What this exercise asks —
(a) Please list every Actions number that appears in the issue-tracker excerpt on request retries.
(b) Carry on the issue-tracker excerpt on request retries from its final line.

Excerpt —
[Start]
The main con is now there's two layers of retries, and it's not obvious which is which. But if we take care to switch over all of our documentation ASAP, and encourage existing users to switch over, probably this will be a non-problem after we get through a transition period.

Actions #16

Updated by Brett Smith over 1 year ago

  • Related to Bug #20432: Improve CWL runner handling 503 errors added
Actions #17

Updated by Brett Smith over 1 year ago

The patchy solution is to patch googleapiclient.http._retry_request, probably to wrap it with code like:

try:
    num_retries = max(num_retries, http.num_retries)
except AttributeError:
    pass
return _orig_retry_request(http, num_retries, *args, **kwargs)

We then just set num_retries on our http object, like we already do for a lot of other extra flags.

_retry_request has been in the library since 2.1.0, the minimum version we support, to present day. Because the library is in maintenance mode, it seems unlikely to change significantly, so I'm not as worried about the maintenance burden on us.

The main downside of this approach is, assuming we have the Python SDK default to a large-ish num_retries setting, this will change the behavior of existing client code that makes calls like .execute(num_retries=small_n). It's not an API-breaking change, arguably it's an improvement in behavior, and anybody who wants the original behavior can get it by constructing their API client object with num_retries=0. But still worth noting.

On balance I think I'm leaning towards the patchy solution. The downside of "two retry stacks that can retry requests independently" seems worse than the downsides of "patching internal functions (which we already do) and behavior change."

Actions #18

Updated by Brett Smith over 1 year ago

  • Related to Idea #7697: [SDKs] Improve socket error handling in PySDK added
Actions #19

Updated by Brett Smith over 1 year ago

  • Related to deleted (Idea #7697: [SDKs] Improve socket error handling in PySDK)
[End]
Some records
[Start]
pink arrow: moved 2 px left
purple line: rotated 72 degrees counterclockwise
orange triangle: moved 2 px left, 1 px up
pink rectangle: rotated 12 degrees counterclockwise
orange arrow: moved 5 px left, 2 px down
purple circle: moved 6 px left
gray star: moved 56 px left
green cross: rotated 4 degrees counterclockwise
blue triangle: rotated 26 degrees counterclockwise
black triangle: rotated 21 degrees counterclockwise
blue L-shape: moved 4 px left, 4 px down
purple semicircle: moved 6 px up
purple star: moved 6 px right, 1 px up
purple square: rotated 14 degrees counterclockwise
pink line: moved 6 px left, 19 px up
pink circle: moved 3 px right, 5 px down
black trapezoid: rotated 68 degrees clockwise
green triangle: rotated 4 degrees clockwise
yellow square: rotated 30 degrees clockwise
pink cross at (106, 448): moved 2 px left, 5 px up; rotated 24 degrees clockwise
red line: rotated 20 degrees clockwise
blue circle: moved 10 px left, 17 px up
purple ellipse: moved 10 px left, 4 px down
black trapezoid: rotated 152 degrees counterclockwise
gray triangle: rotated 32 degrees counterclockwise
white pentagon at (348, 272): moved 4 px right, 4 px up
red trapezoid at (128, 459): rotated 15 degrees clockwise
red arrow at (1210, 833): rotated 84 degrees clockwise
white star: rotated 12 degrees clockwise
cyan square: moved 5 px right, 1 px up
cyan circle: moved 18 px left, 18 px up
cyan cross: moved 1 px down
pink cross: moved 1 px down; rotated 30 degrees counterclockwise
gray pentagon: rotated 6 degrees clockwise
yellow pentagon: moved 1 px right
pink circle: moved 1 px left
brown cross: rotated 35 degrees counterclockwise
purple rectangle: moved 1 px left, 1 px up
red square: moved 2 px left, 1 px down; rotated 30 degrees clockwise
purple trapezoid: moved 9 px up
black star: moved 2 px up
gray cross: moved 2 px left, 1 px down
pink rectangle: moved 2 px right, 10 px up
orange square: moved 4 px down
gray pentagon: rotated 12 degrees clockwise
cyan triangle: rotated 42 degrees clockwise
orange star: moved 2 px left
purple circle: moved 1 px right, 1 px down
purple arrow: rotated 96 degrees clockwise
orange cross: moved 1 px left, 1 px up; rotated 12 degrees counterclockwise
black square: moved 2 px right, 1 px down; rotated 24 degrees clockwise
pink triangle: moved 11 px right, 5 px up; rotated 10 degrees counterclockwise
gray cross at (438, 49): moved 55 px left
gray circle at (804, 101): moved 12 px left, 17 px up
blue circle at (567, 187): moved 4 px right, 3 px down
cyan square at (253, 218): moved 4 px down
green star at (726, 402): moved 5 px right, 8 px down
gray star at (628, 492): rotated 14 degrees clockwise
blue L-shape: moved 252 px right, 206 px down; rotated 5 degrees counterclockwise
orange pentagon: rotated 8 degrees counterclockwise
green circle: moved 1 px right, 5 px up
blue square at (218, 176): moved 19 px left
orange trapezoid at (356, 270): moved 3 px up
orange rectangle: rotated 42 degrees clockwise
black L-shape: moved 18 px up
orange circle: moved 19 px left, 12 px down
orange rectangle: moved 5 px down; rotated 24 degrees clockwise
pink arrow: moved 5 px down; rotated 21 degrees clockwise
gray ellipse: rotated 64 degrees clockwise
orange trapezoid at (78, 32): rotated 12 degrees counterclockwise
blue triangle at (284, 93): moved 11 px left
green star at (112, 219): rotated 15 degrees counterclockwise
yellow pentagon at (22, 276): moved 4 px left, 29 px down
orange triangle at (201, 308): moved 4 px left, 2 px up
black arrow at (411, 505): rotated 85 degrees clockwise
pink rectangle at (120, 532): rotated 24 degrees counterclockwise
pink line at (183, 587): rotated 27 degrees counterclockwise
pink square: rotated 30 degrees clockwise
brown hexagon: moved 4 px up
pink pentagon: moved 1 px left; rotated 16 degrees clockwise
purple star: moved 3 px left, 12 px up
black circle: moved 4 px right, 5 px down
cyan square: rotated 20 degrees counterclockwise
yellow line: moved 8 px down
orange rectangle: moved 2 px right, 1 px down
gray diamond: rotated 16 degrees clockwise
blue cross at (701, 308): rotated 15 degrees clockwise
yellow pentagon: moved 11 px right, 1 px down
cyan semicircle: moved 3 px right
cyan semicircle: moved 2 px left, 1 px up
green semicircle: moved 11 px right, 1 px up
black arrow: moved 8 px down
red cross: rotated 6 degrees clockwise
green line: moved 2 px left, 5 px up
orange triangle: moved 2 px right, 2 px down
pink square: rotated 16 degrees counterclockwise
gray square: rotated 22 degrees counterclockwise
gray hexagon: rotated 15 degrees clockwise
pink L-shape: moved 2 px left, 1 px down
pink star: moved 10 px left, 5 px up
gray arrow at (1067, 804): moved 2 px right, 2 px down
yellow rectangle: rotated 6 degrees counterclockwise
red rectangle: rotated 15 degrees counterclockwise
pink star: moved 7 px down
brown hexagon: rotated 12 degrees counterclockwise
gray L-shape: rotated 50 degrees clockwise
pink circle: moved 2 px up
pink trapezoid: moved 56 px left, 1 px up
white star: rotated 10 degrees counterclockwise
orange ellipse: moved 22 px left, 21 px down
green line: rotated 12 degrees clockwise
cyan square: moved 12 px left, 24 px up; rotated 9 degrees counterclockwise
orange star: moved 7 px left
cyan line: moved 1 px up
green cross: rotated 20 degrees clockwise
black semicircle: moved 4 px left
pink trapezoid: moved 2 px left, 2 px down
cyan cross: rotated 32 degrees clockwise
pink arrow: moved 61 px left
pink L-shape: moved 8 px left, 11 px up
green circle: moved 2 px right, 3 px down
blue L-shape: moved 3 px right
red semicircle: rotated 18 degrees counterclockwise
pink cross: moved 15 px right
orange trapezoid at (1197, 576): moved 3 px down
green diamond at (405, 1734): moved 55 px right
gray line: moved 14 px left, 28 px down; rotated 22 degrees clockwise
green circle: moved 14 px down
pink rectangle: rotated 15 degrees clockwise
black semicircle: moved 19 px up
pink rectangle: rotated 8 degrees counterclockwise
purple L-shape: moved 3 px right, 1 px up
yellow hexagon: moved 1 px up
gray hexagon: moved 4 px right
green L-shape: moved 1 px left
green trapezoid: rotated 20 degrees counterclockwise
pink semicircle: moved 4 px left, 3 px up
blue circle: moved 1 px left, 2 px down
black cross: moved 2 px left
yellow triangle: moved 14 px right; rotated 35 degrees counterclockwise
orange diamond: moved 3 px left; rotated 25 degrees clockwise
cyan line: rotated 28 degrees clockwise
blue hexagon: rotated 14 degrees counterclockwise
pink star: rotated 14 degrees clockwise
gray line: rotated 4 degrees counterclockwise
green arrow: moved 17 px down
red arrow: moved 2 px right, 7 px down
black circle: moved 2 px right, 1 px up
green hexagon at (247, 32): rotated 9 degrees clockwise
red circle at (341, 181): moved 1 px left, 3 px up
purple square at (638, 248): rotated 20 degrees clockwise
[End]
Responses to the exercise —
(a) #16, #17, #18, #19

(b)
Actions #20

Updated by Brett Smith over 1 year ago

  • Related to Idea #7697: [SDKs] Improve socket error handling in PySDK added
Actions #21

Updated by Brett Smith over 1 year ago

  • Related to Bug #7587: [SDKs] Python Google API client raises Broken Pipe socket.error after sitting idle for some time added
Actions #22

Updated by Brett Smith over 1 year ago

Brett Smith wrote in #note-15:

I'm gonna start digging into this, but one implementation idea I had: maybe we should implement our own retry logic at the HTTP client layer.

It turns out we kind of already have this, in arvados.api._intercept_http_request. arvados.api.api calls arvados.api._patch_http_request to install it as an instance method on the HTTP object. Note this wrapper does other work besides retrying: it does additional logging, proactively closes sockets it believes are likely to be stale and fail, and extends some exception messages to try to help users debug their own problems.

With this, a typical call stack for an API request is:

googleapiclient.http.execute
googleapiclient.http._retry_request
arvados.api._intercept_http_request
httplib2.Http.request (or something API-compatible)

arvados.api._intercept_http_request retries http.client.HTTPException and socket.error. Note that HTTPException is only raised for malformed HTTP responses, not well-formed 4xx and 5xx error responses. (The function also catches ssl.SSLCertVerificationError, but only to extend the error message, not retry it.)

googleapiclient.http._retry_request retries HTTP errors 5xx, 429, and 403 iff the response indicates it's due to rate limiting; ssl.SSLError; socket.timeout; ConnectionError; OSError/socket.error with an errno matching WSATIMEDOUT, ETIMEDOUT, EPIPE, ECONNABORTED, ECONNREFUSED, or ECONNRESET; and httplib2.ServerNotFoundError.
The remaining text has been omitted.